If the user holds a long position, the fee uses the long funding rate
If the user holds a short position, the fee uses the short funding rate
Funding fee formula
Funding fee per block = (Number of contracts × Mark price) × Funding rate per block
Funding rate per block
The funding rate per block is determined by the gap between long and short open interest and the platform’s current borrow rate.
When long positions > short positions:
Long basic funding rate = -abs(funding rate p)
Short basic funding rate = abs(funding rate p)
When short positions > long positions:
Short basic funding rate = abs(funding rate p)

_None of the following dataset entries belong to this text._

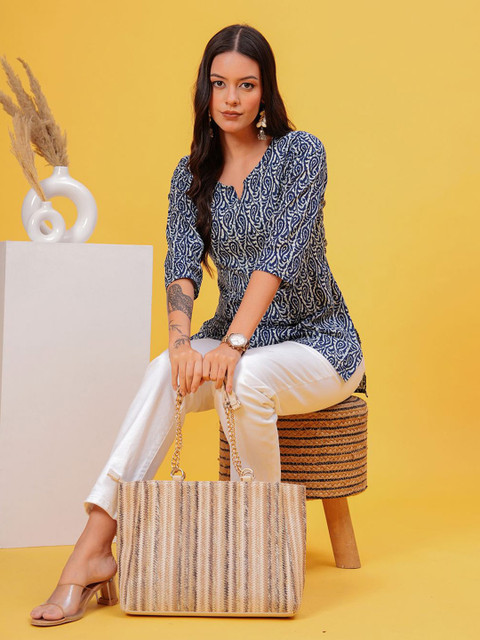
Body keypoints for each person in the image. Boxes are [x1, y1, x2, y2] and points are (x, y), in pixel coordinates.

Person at [30, 23, 367, 626]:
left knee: (247, 378)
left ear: (265, 92)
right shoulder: (190, 174)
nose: (231, 99)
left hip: (319, 343)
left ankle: (260, 550)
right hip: (235, 340)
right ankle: (93, 549)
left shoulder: (301, 154)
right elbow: (182, 267)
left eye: (246, 85)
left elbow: (279, 256)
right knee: (163, 372)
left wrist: (234, 343)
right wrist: (181, 343)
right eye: (220, 84)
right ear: (205, 91)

Long basic funding rate = -abs(funding rate p)
Final funding rate
Long funding rate = Long basic funding rate − Borrow rate
Short funding rate = Short basic funding rate − Borrow rate
Borrow rate
The borrow rate is reviewed and adjusted regularly as part of platform risk management. It is influenced by:
The size of the position
The time the position is held
The base interest rate per block is used to help calculate the borrow rate dynamically, based on recent market volatility.

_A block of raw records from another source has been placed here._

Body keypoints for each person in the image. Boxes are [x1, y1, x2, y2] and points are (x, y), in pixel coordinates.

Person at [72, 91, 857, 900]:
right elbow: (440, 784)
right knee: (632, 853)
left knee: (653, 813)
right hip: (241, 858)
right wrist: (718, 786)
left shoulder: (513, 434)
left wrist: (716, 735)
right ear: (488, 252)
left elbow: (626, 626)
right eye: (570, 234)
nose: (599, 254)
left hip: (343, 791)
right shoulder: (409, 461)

Base interest rate per block = Base interest rate / (365 × 28,800)
Where:
Base interest rate = k × HV
k = Adjustment factor (default: 1.25, platform adjustable)

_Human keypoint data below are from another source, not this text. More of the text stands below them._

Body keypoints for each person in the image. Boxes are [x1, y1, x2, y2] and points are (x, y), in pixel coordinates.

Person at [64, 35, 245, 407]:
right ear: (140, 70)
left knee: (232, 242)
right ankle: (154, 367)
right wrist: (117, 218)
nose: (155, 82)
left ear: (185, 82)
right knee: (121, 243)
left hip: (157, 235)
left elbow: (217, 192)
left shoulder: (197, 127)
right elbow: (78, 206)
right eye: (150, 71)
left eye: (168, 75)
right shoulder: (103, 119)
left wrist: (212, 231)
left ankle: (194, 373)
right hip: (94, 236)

HV = Historical volatility = 2-week average volatility × 365
This allows the platform to adjust borrow costs dynamically in response to volatility.
For more, see the historical volatility & base interest rate below:
Liquidation occurs when a position’s mark price reaches its liquidation price. This price is determined by factors like leverage, margin, funding, and the platform’s liquidation loss rate.
The liquidation price distance is calculated as:
Liquidation price distance = Entry price × (Initial margin × Liquidation loss rate + Cum funding fee) / Initial margin / Leverage
For long positions:
Liquidation price = Entry price − Liquidation price distance
For short positions:
Liquidation price = Entry price + Liquidation price distance
Entry price: The price at which the position is opened
Initial margin: The collateral the trader deposits to open the position
Liquidation loss rate: The default platform-defined loss factor during forced liquidation (default: 90%)
Cum funding fee: The total accumulated funding fees since the position was opened
Leverage: The leverage multiple selected by the user
If a trader opens a long ETH/USD position at 10× leverage with:
Entry price: $1,500
Initial margin: $100
Funding fee: $2
Liquidation loss rate: 85%
Then:
Liquidation price distance = 1,500 × (100 × 85% + 2) / 100 / 10
= 1,500 × (85 + 2) / 1,000
= 1,500 × 87 / 1,000
= 130.5
Liquidation price = 1,500 − 130.5 = 1,369.5
Slippage on Aster Simple can be either fixed or dynamic, depending on the trading pair. The platform determines the slippage type based on the liquidity of the pair’s underlying assets, as observed from its oracle sources. This mechanism helps prevent price manipulation.
In general:
Slippage increases when open interest and new position size increase
Slippage decreases when oracle-source liquidity improves
Fixed slippage is used for high-liquidity pairs like BTC/USD, ETH/USD, and forex contracts.
Example:
If a trader opens a long ETH/USD position when the Pyth oracle price is $1,500 and the slippage is 0.01%:
Entry price = 1,500 + (1,500 × 0.01%) = 1,500.15
Because liquidity differs across trading pairs and source markets, slippage levels also vary by asset. In general, pairs with lower liquidity will experience wider spreads.
Dynamic slippage is used for trading pairs that don’t qualify for fixed slippage. It is calculated based on ALP exposure, current open interest, and the size of the user’s new position.
Formulas:
Long dynamic slippage (%) = (New position + Symbol long open interest) / 1% depth above
Short dynamic slippage (%) = (New position + Symbol short open interest) / 1% depth below
Where:
New position: Size of the user’s order
Long/short open interest: Current open interest for the symbol in each direction
1% depth above / below: Aggregated spot market depth within ±1% of the index price, based on major source markets
This design ensures that slippage scales with market impact and liquidity — helping maintain fairness and pool stability.